A MOTORCYCLE company which crashed with debts of £10million has been brought back to life - by the man who founded it more than 30 years ago.

Alan Clews has led a family buy-out of Blackburn's CCM Motorcycles from the receivers and plans to resume trading from his home town of Bolton.

Michaela Fogarty, wife of Blackburn's former World Superbike champion Carl, was among investors who lost out in July when the banks pulled the plug on the company, which employed around 50 people at its Shadsworth headquarters.

CCM will be retaining links with East Lancs by locating its spare parts operation in Darwen, which it hopes will be up and running in the next few weeks.

Alan's son Austin said the rent being demanded for its old factory at Shadsworth was just too expensive to enable CCM to keep production of its award-winning bikes in Blackburn.

"We'll build the company step-by-step and make CCM big, but do it slowly," he said. "We can't run the company like it was before - the overheads were too high. Relaunching CCM is a challenge, but it's something we have done before and I am sure we can do it again."

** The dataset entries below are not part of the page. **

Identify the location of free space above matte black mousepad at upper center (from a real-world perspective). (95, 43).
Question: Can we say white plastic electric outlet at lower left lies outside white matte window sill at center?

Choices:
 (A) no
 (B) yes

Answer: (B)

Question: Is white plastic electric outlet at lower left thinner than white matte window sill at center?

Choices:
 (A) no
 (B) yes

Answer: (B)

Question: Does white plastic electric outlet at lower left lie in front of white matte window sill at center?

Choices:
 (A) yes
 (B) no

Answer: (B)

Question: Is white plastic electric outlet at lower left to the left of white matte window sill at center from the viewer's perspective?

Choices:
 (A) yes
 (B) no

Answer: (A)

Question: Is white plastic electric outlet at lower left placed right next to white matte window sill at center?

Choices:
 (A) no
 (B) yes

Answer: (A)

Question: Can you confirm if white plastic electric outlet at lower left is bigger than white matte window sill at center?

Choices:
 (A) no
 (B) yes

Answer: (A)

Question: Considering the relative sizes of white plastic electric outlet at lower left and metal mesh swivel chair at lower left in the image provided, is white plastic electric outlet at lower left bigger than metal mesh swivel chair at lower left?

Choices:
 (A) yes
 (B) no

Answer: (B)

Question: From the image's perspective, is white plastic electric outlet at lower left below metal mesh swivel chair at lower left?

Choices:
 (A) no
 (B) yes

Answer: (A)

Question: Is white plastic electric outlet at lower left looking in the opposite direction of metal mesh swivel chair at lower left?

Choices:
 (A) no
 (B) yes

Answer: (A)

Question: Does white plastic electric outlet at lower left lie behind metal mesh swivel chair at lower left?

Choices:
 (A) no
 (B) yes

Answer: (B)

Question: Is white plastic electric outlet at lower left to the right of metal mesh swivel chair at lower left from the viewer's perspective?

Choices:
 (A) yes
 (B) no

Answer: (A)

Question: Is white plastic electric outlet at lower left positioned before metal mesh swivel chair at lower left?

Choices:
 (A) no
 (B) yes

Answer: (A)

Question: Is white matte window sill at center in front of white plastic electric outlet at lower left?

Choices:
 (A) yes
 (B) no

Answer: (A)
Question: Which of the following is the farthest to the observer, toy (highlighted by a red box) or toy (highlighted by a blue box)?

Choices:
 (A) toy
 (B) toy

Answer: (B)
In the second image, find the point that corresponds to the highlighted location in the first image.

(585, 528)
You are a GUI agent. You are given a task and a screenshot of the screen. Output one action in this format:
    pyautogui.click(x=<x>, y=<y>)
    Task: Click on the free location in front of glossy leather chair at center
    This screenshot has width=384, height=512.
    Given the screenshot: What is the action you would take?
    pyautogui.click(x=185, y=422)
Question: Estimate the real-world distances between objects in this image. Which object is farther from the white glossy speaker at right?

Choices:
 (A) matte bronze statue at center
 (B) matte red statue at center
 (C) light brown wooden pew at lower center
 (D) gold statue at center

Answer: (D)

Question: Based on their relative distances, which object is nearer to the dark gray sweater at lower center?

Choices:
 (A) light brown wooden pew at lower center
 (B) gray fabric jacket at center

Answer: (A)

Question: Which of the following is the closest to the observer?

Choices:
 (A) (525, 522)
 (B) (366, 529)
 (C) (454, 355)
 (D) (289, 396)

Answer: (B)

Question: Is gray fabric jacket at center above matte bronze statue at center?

CCM - Clews Competition Machines - has had a chequered history since it was first set up by Alan in Bolton in 1971.

While its bikes have won industry plaudits over the past 20 years, it has lurched from one cash crisis to another after it relocated to Shadsworth in the late 1970s.

Alan sold the business to engineering company Armstrong in 1980 and bought it back seven years later. In 1998, a new management team took over and attracted more than £10million of investment.

CCM launched its 400 series last year to critical acclaim and had planned to increase annual production to 5,000 bikes.

But in July, the management announced CCM would be closing, blaming the decision "intense foreign competition" and the failure to attract any additional funding.